On borderline calls, he was less on target. Of Estabrook’s 62 calls, 21 were on pitches within a ball’s width of the strike zone’s border. He called 11 of them correctly, a 52 percent rate that was sub-standard.
But if Maddon was upset at Estabrook’s lack of precision on those close calls, he was pursuing a point of academic value at best. Only a handful of those bad calls had situational influence – that is they either altered an at-bat’s outcome or put a player at a distinct disadvantage. And while that disadvantage fell marginally against the Cubs, the influence was hardly sufficient to prompt a manager to risk an ejection.
From the outside, it’s impossible to know the dugout dynamic. But given the statistical facts, it’s fair to wonder whether Maddon allowed himself to be ejected in order to demonstrate to one of his players – irked by a real or imagined bad call against him – that Joe had that player’s back.
Two of Estabrook’s ball-strike misses had real consequences for the game’s outcome, but those calls offset one another.
In the first inning, Pittsburgh catcher Francisco Cervelli was called out by Estabrook on an 0-2 pitch that broke just below the strike zone.

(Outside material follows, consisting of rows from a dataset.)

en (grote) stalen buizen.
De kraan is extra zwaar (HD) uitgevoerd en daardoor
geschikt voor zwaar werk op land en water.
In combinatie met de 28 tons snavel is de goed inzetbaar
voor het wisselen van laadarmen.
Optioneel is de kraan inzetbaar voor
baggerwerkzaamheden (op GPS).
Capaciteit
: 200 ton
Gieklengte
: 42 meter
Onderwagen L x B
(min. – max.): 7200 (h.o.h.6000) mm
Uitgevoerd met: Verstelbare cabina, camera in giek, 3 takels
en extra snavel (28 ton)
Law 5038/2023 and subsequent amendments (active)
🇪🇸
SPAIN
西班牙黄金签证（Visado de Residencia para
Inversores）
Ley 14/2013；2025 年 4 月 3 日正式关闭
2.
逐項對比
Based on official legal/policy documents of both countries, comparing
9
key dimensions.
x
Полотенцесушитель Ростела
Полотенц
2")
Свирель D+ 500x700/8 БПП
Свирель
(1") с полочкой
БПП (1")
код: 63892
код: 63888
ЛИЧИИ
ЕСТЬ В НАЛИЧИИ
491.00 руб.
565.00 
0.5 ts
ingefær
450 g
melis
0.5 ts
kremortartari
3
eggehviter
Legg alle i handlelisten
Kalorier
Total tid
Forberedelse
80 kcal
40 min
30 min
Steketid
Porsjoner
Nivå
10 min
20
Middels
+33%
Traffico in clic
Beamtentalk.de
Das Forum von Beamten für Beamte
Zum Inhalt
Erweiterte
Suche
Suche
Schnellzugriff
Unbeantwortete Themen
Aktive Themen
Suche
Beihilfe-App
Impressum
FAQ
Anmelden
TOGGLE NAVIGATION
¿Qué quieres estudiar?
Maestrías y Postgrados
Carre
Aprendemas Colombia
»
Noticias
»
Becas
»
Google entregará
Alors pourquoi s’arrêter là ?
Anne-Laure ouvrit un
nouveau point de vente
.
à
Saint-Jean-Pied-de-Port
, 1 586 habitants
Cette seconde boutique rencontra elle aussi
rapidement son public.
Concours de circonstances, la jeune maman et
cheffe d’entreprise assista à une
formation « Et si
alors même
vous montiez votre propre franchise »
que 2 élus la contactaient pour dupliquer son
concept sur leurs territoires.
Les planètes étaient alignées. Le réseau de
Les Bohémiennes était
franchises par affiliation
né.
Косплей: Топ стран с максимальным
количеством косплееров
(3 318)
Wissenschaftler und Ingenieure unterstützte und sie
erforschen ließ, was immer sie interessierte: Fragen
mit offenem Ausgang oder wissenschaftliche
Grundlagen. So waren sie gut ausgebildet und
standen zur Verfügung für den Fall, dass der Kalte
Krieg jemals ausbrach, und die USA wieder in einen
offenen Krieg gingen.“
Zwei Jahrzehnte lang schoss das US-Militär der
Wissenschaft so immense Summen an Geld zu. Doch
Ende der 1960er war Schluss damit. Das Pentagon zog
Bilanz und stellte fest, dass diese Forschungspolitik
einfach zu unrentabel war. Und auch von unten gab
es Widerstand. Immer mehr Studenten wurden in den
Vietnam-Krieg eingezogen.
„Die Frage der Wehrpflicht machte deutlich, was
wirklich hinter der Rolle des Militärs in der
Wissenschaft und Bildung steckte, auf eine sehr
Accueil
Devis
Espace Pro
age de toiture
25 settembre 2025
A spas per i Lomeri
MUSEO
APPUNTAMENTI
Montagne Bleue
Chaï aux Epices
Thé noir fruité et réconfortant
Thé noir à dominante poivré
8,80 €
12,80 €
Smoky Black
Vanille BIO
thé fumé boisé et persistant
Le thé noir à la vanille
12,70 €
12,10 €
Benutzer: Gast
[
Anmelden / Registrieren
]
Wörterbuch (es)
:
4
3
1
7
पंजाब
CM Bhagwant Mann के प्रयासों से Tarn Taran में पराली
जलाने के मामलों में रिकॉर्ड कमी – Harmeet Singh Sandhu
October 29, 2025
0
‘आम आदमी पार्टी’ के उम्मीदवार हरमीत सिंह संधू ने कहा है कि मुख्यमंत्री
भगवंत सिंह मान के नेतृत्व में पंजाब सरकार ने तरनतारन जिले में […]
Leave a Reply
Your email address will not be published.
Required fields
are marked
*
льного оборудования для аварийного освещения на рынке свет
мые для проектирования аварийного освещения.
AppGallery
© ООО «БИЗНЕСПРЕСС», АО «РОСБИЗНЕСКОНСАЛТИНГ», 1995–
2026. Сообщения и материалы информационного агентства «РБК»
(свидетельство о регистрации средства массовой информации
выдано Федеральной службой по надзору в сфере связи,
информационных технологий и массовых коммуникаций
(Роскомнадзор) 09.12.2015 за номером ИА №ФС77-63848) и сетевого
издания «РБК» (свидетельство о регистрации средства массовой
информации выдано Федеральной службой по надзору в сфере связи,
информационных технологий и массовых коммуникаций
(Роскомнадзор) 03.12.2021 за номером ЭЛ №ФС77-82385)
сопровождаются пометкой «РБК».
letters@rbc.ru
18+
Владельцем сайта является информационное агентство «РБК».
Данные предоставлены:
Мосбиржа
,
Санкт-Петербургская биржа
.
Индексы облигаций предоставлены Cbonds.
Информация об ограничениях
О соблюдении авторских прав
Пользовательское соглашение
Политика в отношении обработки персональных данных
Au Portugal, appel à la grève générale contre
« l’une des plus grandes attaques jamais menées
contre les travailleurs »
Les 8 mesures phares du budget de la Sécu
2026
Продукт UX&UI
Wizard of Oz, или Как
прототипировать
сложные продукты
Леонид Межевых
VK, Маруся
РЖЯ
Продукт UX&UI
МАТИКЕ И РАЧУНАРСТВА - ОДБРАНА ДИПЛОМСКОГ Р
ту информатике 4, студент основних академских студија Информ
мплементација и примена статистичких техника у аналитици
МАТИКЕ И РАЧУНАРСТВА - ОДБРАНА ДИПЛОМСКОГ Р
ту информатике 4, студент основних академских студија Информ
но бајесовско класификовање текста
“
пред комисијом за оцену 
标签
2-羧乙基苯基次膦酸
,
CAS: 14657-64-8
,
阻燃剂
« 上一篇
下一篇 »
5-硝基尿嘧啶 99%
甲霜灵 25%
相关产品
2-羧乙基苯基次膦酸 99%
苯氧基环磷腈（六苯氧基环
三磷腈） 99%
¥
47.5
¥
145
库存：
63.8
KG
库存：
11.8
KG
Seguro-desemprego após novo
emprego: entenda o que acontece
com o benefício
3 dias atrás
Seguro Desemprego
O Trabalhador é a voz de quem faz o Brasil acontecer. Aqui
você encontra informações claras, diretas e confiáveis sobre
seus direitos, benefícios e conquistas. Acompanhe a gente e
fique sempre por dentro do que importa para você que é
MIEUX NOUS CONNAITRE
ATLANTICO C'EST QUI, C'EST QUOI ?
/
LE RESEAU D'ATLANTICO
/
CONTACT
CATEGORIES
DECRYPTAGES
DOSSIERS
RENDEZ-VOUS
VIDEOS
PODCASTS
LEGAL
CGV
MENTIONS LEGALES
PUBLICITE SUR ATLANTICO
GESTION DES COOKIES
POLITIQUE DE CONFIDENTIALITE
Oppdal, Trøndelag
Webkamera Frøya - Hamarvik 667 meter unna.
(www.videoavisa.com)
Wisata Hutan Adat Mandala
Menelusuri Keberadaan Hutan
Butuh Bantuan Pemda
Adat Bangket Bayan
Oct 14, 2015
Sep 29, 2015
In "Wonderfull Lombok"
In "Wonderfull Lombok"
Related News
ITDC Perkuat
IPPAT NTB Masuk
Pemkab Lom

Two innings later, Daniel Descalso took a first-pitch called strike that fell barely below the knees. Two pitches later, Descalso was called out on another close pitch, although this one was called correctly.
Those two pitches may have triggered Maddon’s differences with Estabrook. In the same inning Chicago Cubs pitcher Jose Quintana took a one ball pitch below the knees that Estabrook called a strike. Like Descalso, Quintana was called out two pitches later on a third strike that did barely catch the bottom of the zone.
One inning later, Kris Bryant took a one ball pitch just off the plate that Estabrook called a strike. Bryant flied out on the next pitch.
So by Maddon’s ejection in the bottom of the fifth, the Cubs had seen what to them may have appeared to be several borderline low or outside pitches that Estabrook had called against them. In what at the time was a 0-0 game, those calls might have been crucial.
The irony is that during that fifth inning, Estabrook made only one bad ball-strike call, and it helped the Cubs. With a two-ball count, Jason Heyward took a pitch up in the strike zone that Estabrook called ball three. Heyward walked on the next pitch. One Descalso single later, Maddon was gone.
Descalso’s presence in the batter’s box may not have been coincidental. Considering that an Estabrook missed call contributed to Descalso’s third-inning strikeout, the manager may have felt that his intervention with Estabrook – even at the risk of a certain ejection – prevented Descalso from taking matters into his own hands.
With bench coach Mark Loretta managing in Maddon’s place, the Chicago Cubs went on to beat Pittsburgh 2-0.